The Code includes a detailed list of tax deductible expenses, and a list for which deductibility is limited or denied. Excluded from tax deductible expenses are payments (for goods and services) to individuals-entrepreneurs who use simplified tax system.  Deductibility of royalty payments and payments for services to non-residents is limited as described below:

The Code limits deductibility of royalty payments to non-residents to an amount not exceeding 4% of income (revenues) received from the sale of products (goods, works, services) received during the year that precedes the reporting year (exclusive of value added tax and excise tax).  This limitation does not apply to:

(i) royalty payments to permanent establishments of non-residents in Ukraine which are taxed in Ukraine;
(ii) payments made by businesses in the sphere of television and radio broadcasting according to the Law of Ukraine “On Television and Radio Broadcasting”; and
(iii) payments for the right to use copyright and related rights to motion pictures produced abroad, as well as to musical and literary works.

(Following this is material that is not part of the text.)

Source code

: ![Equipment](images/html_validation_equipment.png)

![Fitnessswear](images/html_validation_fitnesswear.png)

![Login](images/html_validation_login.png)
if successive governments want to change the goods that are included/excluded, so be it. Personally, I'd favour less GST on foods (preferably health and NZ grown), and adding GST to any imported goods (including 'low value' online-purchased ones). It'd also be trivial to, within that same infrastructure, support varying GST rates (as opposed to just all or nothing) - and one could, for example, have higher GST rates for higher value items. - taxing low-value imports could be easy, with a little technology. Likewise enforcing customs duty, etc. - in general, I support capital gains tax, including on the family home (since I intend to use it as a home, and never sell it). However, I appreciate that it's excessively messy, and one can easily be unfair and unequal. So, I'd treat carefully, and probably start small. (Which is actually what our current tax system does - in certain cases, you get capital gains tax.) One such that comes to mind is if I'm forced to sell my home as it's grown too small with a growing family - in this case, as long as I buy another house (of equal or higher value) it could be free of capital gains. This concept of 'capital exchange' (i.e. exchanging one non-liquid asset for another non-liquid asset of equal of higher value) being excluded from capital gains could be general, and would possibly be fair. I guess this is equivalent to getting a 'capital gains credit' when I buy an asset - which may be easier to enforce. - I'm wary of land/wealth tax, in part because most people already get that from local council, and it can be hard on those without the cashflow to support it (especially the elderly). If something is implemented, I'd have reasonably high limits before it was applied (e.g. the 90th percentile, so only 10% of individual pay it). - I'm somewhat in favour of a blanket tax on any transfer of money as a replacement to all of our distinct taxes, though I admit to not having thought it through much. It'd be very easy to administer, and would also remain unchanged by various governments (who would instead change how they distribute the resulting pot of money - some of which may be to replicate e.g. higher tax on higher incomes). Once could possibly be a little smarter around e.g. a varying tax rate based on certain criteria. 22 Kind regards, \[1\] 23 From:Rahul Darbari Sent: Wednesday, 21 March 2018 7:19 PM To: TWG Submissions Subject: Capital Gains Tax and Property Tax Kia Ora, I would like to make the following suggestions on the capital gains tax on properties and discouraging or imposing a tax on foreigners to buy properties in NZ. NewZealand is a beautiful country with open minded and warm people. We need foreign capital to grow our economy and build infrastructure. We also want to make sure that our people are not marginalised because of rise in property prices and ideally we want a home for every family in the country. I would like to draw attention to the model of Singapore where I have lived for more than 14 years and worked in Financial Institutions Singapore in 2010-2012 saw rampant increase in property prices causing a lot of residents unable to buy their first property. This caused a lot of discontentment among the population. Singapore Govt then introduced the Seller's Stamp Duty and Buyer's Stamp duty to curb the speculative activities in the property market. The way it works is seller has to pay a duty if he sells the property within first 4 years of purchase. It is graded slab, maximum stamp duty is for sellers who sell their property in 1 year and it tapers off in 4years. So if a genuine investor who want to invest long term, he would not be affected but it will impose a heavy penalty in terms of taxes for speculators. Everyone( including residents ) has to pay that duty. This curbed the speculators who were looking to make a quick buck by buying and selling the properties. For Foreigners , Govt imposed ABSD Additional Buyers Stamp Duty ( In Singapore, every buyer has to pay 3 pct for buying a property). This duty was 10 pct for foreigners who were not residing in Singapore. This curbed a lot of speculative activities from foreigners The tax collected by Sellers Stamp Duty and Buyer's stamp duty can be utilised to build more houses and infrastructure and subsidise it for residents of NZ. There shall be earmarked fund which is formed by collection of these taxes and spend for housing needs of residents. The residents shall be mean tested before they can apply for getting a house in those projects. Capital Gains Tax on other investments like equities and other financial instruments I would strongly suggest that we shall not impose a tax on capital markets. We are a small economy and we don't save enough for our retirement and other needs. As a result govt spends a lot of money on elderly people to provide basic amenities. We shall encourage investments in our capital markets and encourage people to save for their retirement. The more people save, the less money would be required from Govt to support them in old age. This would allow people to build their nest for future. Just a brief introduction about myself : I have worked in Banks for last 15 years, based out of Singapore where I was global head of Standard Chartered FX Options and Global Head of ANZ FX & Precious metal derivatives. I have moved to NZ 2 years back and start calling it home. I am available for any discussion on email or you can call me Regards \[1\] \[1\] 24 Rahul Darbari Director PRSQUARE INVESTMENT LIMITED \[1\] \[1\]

Tax holidays (0% profit tax rate) are introduced as of 1 April 2011 until 1 January 2016 for companies incorporated after 1 April 2011, or to previously incorporated companies, within defined limits of yearly turnover, activity types and number of personnel.  Additionally, their employees’ average salary must be not less than 2 minimal wages a month.

In addition, companies engaged in certain types of activity, e.g. aircraft construction, ship building, are exempt from profit tax until 2015 irrespective of the turnover or number of employees.